Najbardziej zaskakującym odkryciem było jednak znalezienie w górnych warstwach skał ogromnych głazów o średnicy nawet do 1,5 metra. Badacze oszacowali, że do ich naniesienia potrzebny był nurt wody płynący z prędkościami od 6 do 30 km/h. Dla naukowców to znak, że w końcowym okresie historii Jezera i rzeki, teren ten doświadczał drastycznych zjawisk pogodowych, skutkujących ogromnymi i bardzo gwałtownymi powodziami.

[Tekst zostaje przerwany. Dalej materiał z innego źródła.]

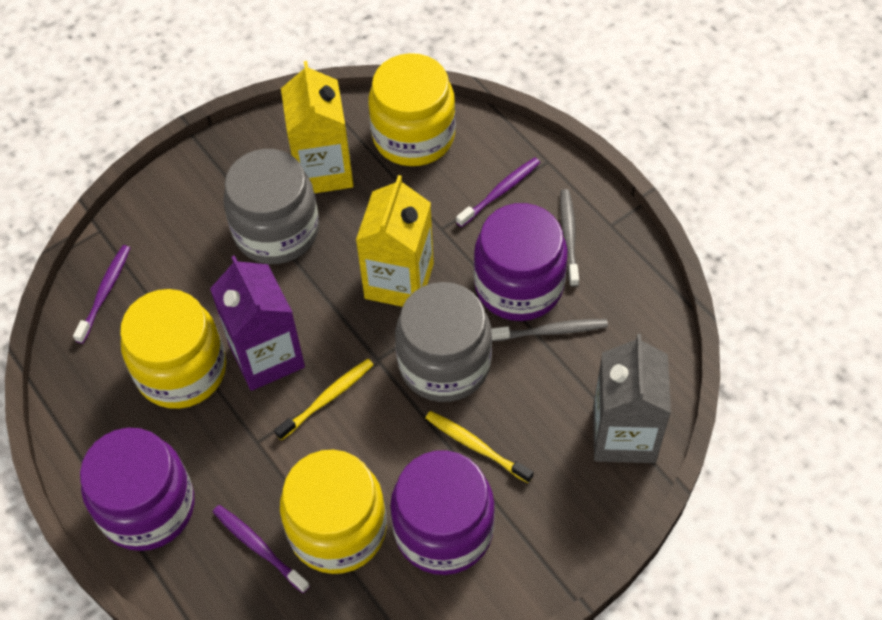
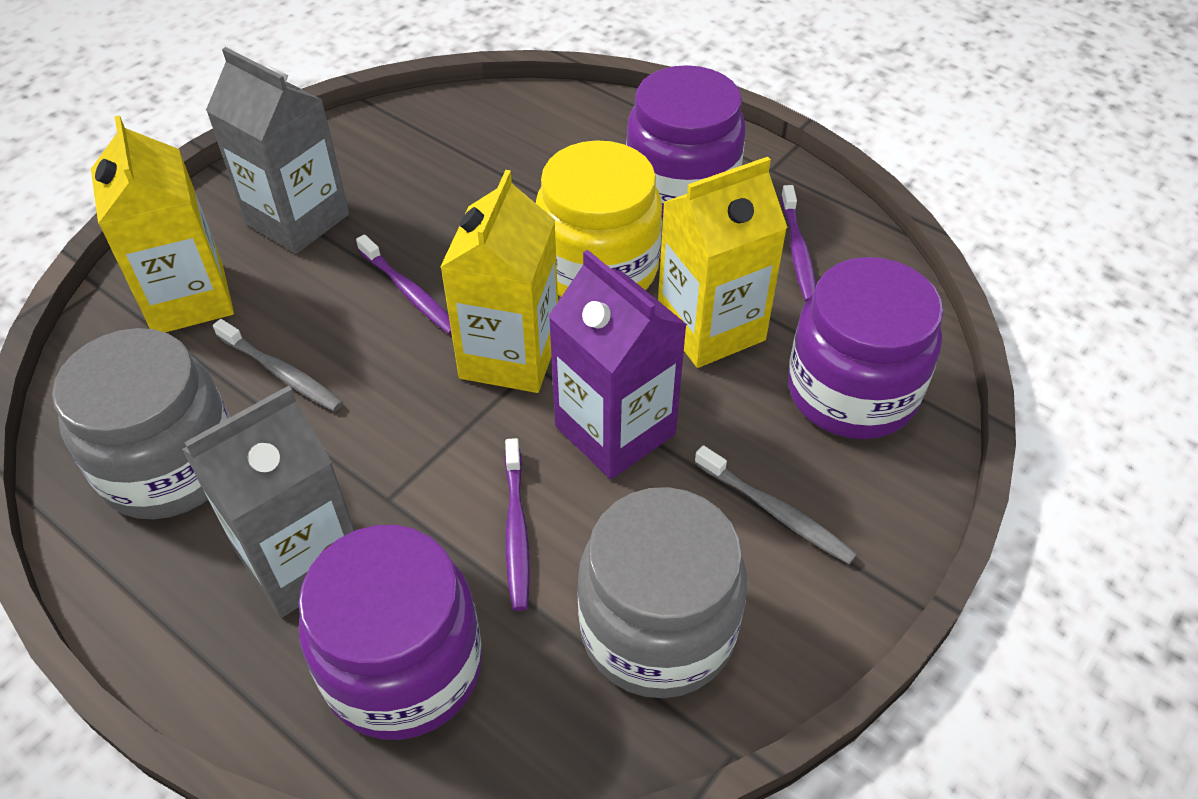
grey carton: [593,334,671,463] = 1 -> [182,386,354,618] [206,47,349,254] = 2
yellow carton: [281,61,354,193] [356,175,434,307] = 2 -> [91,115,234,333] [440,170,558,393] [658,157,788,368] = 3
yellow jar: [120,289,226,409] [280,450,387,574] [368,53,456,166] = 3 -> [536,140,662,297] = 1
yellow toothbrush: [274,359,374,440] [426,411,533,483] = 2 -> none = 0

Naukowcy są tym bardzo podekscytowani, sądzą bowiem, że te zjawiska mogą pomóc zrekonstruować końcowy okres istnienia jeziora. To z kolei może pomóc w odkryciu tego, w jakim czasie doszło do zaniknięcia wody z powierzchni tej planety. Według najbardziej prawdopodobnego scenariusza związane to było z zaniknięciem pola magnetycznego Marsa około 3,5 mld lat temu.

Fajrant w drodze do delty

Kolejnych ważnych informacji będzie można spodziewać się na początku przyszłego roku, gdy Perseverance dotrze do delty i rozpocznie poszukiwania śladów życia w jego piaskach, a także dostarczy lepsze zdjęcia skał osadowych delty i przebada je swoimi instrumentami. Łazik będzie też kolekcjonował próbki, aczkolwiek na ich odesłanie na Ziemię będziemy sporo poczekać, misja powrotna jest dopiero w fazie projektowania.

Za to przez najbliższy miesiąc w temacie Marsa będzie... wiało nudą, ze względu na nadchodzącą koniunkcję słoneczną, w czasie której łaziki stracą kontakt z Ziemią. Zarówno Perseverance, jak i jego starszy brat Curiosity zostały już zaparkowane i przez ten okres będą zbierać ograniczone dane o pogodzie Czerwonej Planety, oraz dokonywać miejscowych pomiarów innymi instrumentami.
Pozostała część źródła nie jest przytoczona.